The multihyphenate and Audie Award–winning Julia Whelan once again pulls double duty as writer and performer, this time with her sophomore novel, Thank You for Listening. Whelan opens up about the meta experience of recording this rom-com with an audiobook narrator as the heroine, trusting her instincts as a writer, and the tea sommelier career that almost robbed us listeners of some iconic performances.

Audible: Thank You for Listening is a very meta experience! Did the lines blur at all between fact and fiction as you were writing?

Julia Whelan: I consciously kept any personal facts out of the book because I had a hunch most people would probably assume it was autofiction, so I was trying to minimize direct parallels. But in order to properly expose readers to the world of audiobooks, I had to include certain experiences that are universal to all narrators: the fun parts of the job, the stressful parts, the plain ol’ weirdness of it sometimes. That said, I don’t think I realized just how meta the novel is until I was recording it. For instance, narrating a recording scene in which I was playing my two main characters who were playing two other characters while talking about what it’s like to record a scene ... that was a joyful, Ouroboros fever dream.

As both the author and the narrator of the novel, did you find yourself editing your work once it was time to perform?

I had that experience very keenly while recording my first novel, My Oxford Year. The impulse to edit had less to do, I know now, with perfectionism, and more to do with debut-author imposter syndrome rearing its ugly head. But with this one, I read it aloud at every editorial stage so that I could hopefully avoid that experience the second time around. And it worked! Thank You For Listening was a pleasure to perform. The challenge was figuring out how to adapt some tricky textual components for the listener (e.g., text and email exchanges, the hero’s “narrator” voice, etc.). I’d considered it all abstractly beforehand, but I couldn’t really know the best approach until I was in the flow of the story, performing it, putting myself in the listener’s place.

“In order to properly expose readers to the world of audiobooks, I had to include certain experiences that are universal to all narrators: the fun parts of the job, the stressful parts, the plain ol’ weirdness of it sometimes.”

As a beloved rom-com narrator and author, we need to know: What’s your favorite romance trope?

Is all of them a viable answer? No? OK, then I’m a particular sucker for “kissing lessons.” You know: a bluestocking suddenly finds herself needing to seduce a wealthy duke, but she doesn’t know how, you see, so she asks some rakish marquis with his own ulterior motive to teach her the art of seduction. A classic. Sign me up.

On a recent episode of Audicted, you mentioned that you’re a tea sommelier. What does that entail?

It simply means I’m certified to do with tea what wine sommeliers do with wine. In my training, I learned about different varietals, their origins, cultivations, how best to prepare—and even pair—them. Before my audiobook career took off, I was starting a business creating tea menus for restaurants and teaching the staff how to best steep and serve each tea (something we’re woefully bad at in this country). But I couldn’t narrate and write and act and run a business. So now it’s just a thing I enjoy that I used to know too much about.

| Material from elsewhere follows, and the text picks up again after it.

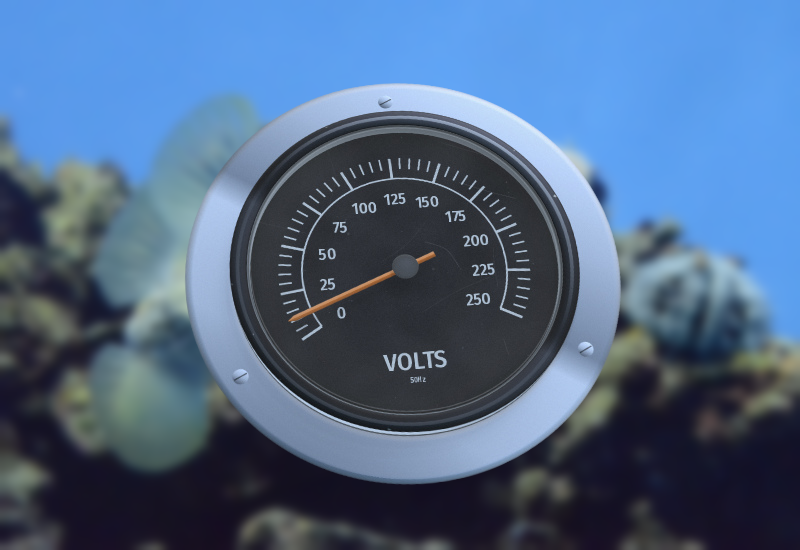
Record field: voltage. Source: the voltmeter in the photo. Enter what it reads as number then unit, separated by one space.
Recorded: 10 V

You also shared that you pair a tea with each audiobook that you’re working on. What tea did you pair with Thank You for Listening?

At the time of recording, I was in the process of creating a specific tea blend to represent the book, for promotional purposes. (I did this for My Oxford Year too: a strong English Afternoon Black with notes of Irish Cream and chocolate that I named Staircase 8). This one is a riff on the main character’s signature cocktail, “The Last Word.” So while I was recording, I was sipping on different experiments, trying to lock in the right combination. Which actually worked with the structure of the book: a different attempt for each section. By the time I was done recording, I’d figured out the formula.